European Commission president Jose Manuel Barroso said Friday he has the support of French President Nicolas Sarkozy to stay in his post and took a swipe at France's left-wing opposition.
European Commission president Jose Manuel Barroso said Friday he has the support of French President Nicolas Sarkozy to stay in his post and took a swipe at France's left-wing opposition.

The 53-year-old Portuguese conservative's mandate expires in October, but he is expected to seek a second five-year term despite the European Union's struggle to reform and criticism of his response to the financial crisis.

Barroso is backed by E.U. heavyweights Germany and the U.K., but France's Sarkozy has called for a decision on the presidency to be delayed until after Ireland's second referendum on the Lisbon treaty, due later this year.

The E.U. has been in political limbo since French and Dutch voters rejected its first draft constitution in 2005. Last year, the blueprint's slimmed-down successor, the Lisbon Treaty, was rejected by voters in Ireland.

If Irish voters back Lisbon, the work of the commission's E.U. bureaucracy will be streamlined to deal with decision-making in the now 27-member bloc. But if they again reject the treaty, further turmoil beckons.

France's reluctance to rush into a decision on the president's post had been interpreted in some quarters as lukewarm support for Barroso, but the incumbent told Europe 1 radio that he had no reason to doubt Sarkozy.

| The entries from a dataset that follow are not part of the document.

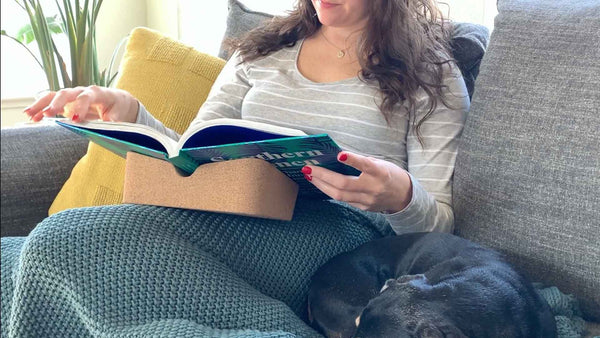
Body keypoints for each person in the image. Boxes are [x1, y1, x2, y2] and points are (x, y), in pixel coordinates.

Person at [23, 0, 469, 235]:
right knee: (62, 236)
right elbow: (192, 153)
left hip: (338, 237)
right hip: (226, 212)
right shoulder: (263, 51)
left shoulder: (431, 74)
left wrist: (401, 196)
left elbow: (442, 224)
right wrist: (128, 112)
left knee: (70, 243)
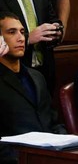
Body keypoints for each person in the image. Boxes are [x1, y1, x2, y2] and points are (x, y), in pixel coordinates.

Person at [0, 11, 66, 164]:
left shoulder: (36, 77)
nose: (21, 38)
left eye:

"President Sarkozy has said it several times publicly and privately. I have no doubts about it," he said, when asked if France backed him, adding that the attacks on him in France have come from opposition figures.

"There are French politicians, for domestic reasons, who have decided to be in opposition, and they've attacked me personally, which is truly unpleasant," he complained.

Campaigning ahead of June elections for the European Parliament, French Socialists have accused the Portuguese right-winger of being too wedded to free-market ideas to respond to the financial crisis.

But Barroso demanded to know why, in that case, other European left-wing leaders such as Spain's Prime Minister Jose Luis Rodriguez Zapatero and U.K. Prime Minister Gordon Brown still supported him.